Un cielo estrellado cubría con melancolía las ondas de pasión apaciguadas. La desesperanza, que envuelta en el cielo incólume que se contempla desde la Calera, ya se había abrazado al entorno natural; ya se oía a lo lejos en el campo, confundiéndose con el canto de los pájaros nocturnos o con el de los grillos ocultos entre los pastizales.
Al bajar a Bogotá, la atmósfera era igual de triste, hermanándose al paisaje urbano, que hacia las 10 de la noche estaba igual de silencioso como siempre, pero lúgubre como nunca. Bajo los postes de luz a veces vemos caras en los días corrientes, y son caras llenas de sorpresas, que a veces iluminan, que a veces dan curiosidad, que a veces deslumbran. Las caras del domingo 2 de octubre, esas caras que esperan el SITP en los paraderos, o que sacan la mano para pedir taxi en la calle, eran caras sombrías, sorprendidas, enajenadas. Las casas, extrañamente, no estaban iluminadas. Solo uno que otro restaurante de perros calientes y pizzas trasnochadas permanecía con las luces y el televisor encendidos, y los pocos asistentes se sentaban a escuchar atentamente los comentarios de noticieros y otros programas sobre la triste victoria del No en el plebiscito.
Esta atmósfera que percibí al llegar a Bogotá el domingo, y que ya se sentía en el aire estrellado de las montañas de la Calera, se quedó durante muchos días. Fue como el halo de las madres (de soldados o guerrilleros) preocupadas de que sus hijos volvieran a la guerra. Fue como el terror de los campesinos, que en lugares más silenciosos de los que he conocido nunca, se encerraban de nuevo en sus casas, temerosos de que vinieran a quitarles sus tierras. Fue como el hálito de los desplazados en las ciudades colombianas, que perdían nuevamente la esperanza de regresar a su lugar, de ver nuevamente, aunque sea por un momento, las montañas que los vieron nacer, de sentir en sus caras la brisa que respiraron con su primer aliento.

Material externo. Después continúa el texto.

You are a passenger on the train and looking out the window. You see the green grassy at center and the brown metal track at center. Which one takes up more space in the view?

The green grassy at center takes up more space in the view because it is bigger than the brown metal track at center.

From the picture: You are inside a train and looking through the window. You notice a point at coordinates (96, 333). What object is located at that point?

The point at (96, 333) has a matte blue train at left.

Nos ha llegado esa tristeza; nos ha llegado a aquellos que vivimos por fuera de la guerra. Nos ha contagiado esa rabia, esa desesperanza, ese terror, y qué bueno que lo hayamos sentido. Eso nos hermana, nos une, nos hace apiadarnos los unos de los otros. Esto al menos me hace pensar que estamos unidos en el dolor, que gran parte de los colombianos por lo menos somos capaces de solidarizarnos con quien sufre.

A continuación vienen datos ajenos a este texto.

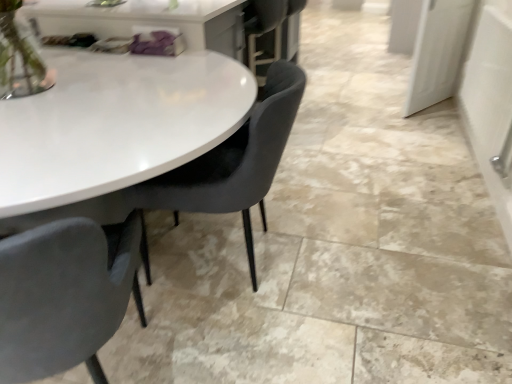
I want to click on free spot below white glossy door at upper right (from a real-world perspective), so click(421, 111).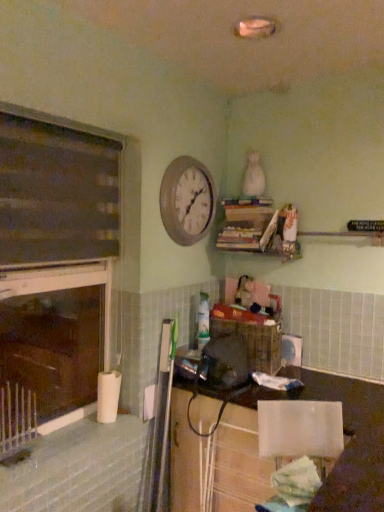
Find the location of a particular element. spots to the right of silver metallic radiator at lower left is located at coordinates (58, 449).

Esta semana la columnista Carolina Sanín, publicó una entrada en Facebook sobre los motivos de los partidarios del No, que de acuerdo a lo que ella planteaba, eran parecidos a los de cualquier fascismo. La propaganda del No, como la de muchos movimientos de ultraderecha, apelaba a la envidia. ¿Por qué a los reinsertados debemos darle pensión si los trabajadores nos esmeramos por cumplir con nuestro deber y no recibimos lo mismo? ¿Por qué darle trabajo a un delincuente cuando yo me he esforzado por obtener lo que tengo? ¿Por qué ellos tienen representación en el Congreso y mi partido no? ¿Por qué hay que proveerle todo a los reinsertados con los impuestos que yo pago? ¿Por qué mi hijo y el del reinsertado tienen que sentarse en el mismo salón de clases? Sanín tiene toda la razón: es una envidia cruenta que casi se convierte en asco; asco hacia los que han sufrido con creces los horrores de una guerra que se vive en un campo de batalla muy lejano al nuestro.

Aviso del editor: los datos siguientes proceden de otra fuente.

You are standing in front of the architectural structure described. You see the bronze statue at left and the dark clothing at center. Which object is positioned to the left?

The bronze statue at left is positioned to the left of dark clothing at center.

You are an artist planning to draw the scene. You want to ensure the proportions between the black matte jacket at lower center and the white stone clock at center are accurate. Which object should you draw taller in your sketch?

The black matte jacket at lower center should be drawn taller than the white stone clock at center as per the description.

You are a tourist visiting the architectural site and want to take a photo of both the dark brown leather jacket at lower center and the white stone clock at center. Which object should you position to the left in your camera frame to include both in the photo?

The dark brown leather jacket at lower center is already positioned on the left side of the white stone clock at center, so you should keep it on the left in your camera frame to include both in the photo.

Por eso me alegra que el domingo, durante y después de mi visita a la Calera, y a lo largo de estos días que han pasado desde el 2 de octubre, haya sentido la tristeza de los colombianos que se impregna en las calles, en las casas, en los campos; como disipando la envidia terrible que la generó. Es la tristeza desgarradora de todos esos colombianos que sufren el terror del conflicto, la ausencia de futuro, la falta de solidaridad. Que la hayamos sentido nosotros, que haya traspasado nuestros ojos, nuestros oídos, que haya entrado por nuestra boca, que haya llegado a nuestros pulmones y que haya traspasado nuestro corazón, me hace tener un resquicio de esperanza, una esperanza pálida que se guarda furtiva en la palabra COMPASIÓN.